La Jordanie est ainsi devenue une véritable terre d’asile pour les Syriens, ce qui ne va pas sans difficultés. "L’afflux de réfugiés syriens crée indéniablement un déséquilibre économique et démographique pour la Jordanie", estime Khattar Abou Diab, consultant en géopolitique et enseignant à l’université Paris-Sud.

Mais le royaume hachémite ne se contente pas de faire de l'humanitaire. Il accueille également des hauts responsables ayant fait défection, comme dernièrement le Premier ministre syrien Riyad Hidjab. Des dirigeants internationaux se rendent également à Amman pour aborder le conflit syrien avec le roi Abdallah. Ainsi, le chef de la diplomatie française, Laurent Fabius, entame le 15 août en Jordanie une tournée des pays voisins de la Syrie, et abordera notamment la question des réfugiés.

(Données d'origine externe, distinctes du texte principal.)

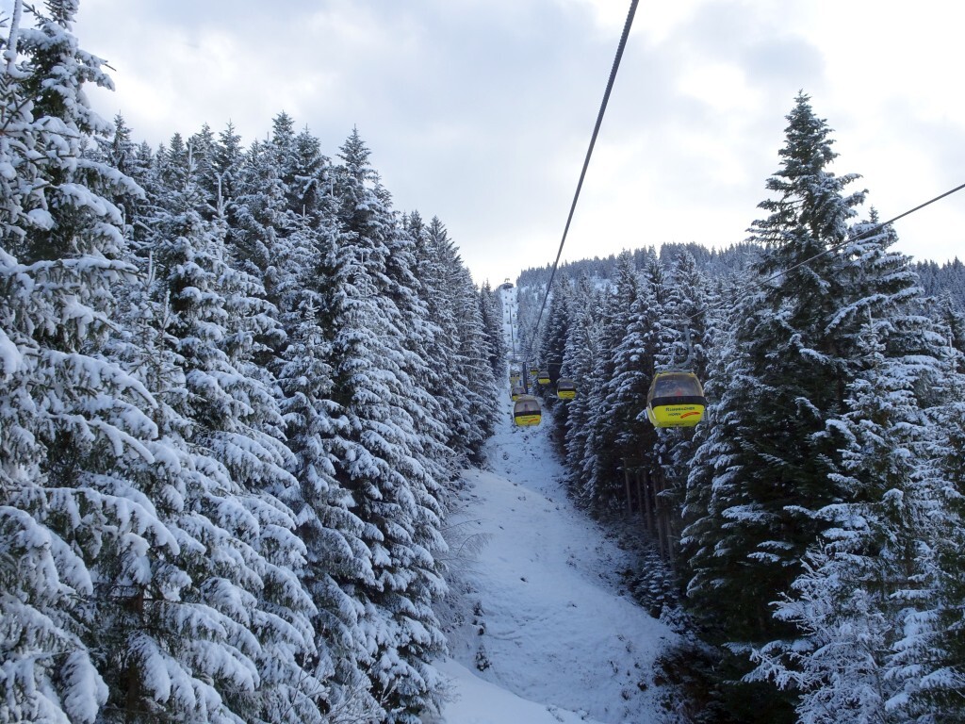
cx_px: 482
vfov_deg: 48.2
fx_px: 808
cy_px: 362
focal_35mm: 29
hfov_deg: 61.7
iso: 80
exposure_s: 1/320
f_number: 3.5
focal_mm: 4.92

Une position pour le moins inconfortable pour le roi Abdallah vis-à-vis de Damas. Pour Khattar Abou Diab, "le roi de Jordanie danse sur une corde raide, surtout depuis le début du conflit, et tente de jouer le jeu de l’équilibriste. Mais avec la recrudescence des massacres et la violence meurtrière du régime syrien, il tend a adopté une position plus audacieuse, sans pour autant s’aligner sur l’opposition ou prendre clairement position". Pour le souverain jordanien, il s’agit donc à la fois d’agir sur le plan humanitaire et sur la scène diplomatique internationale tout en préservant ses intérêts, c'est-à-dire l’unité du pays.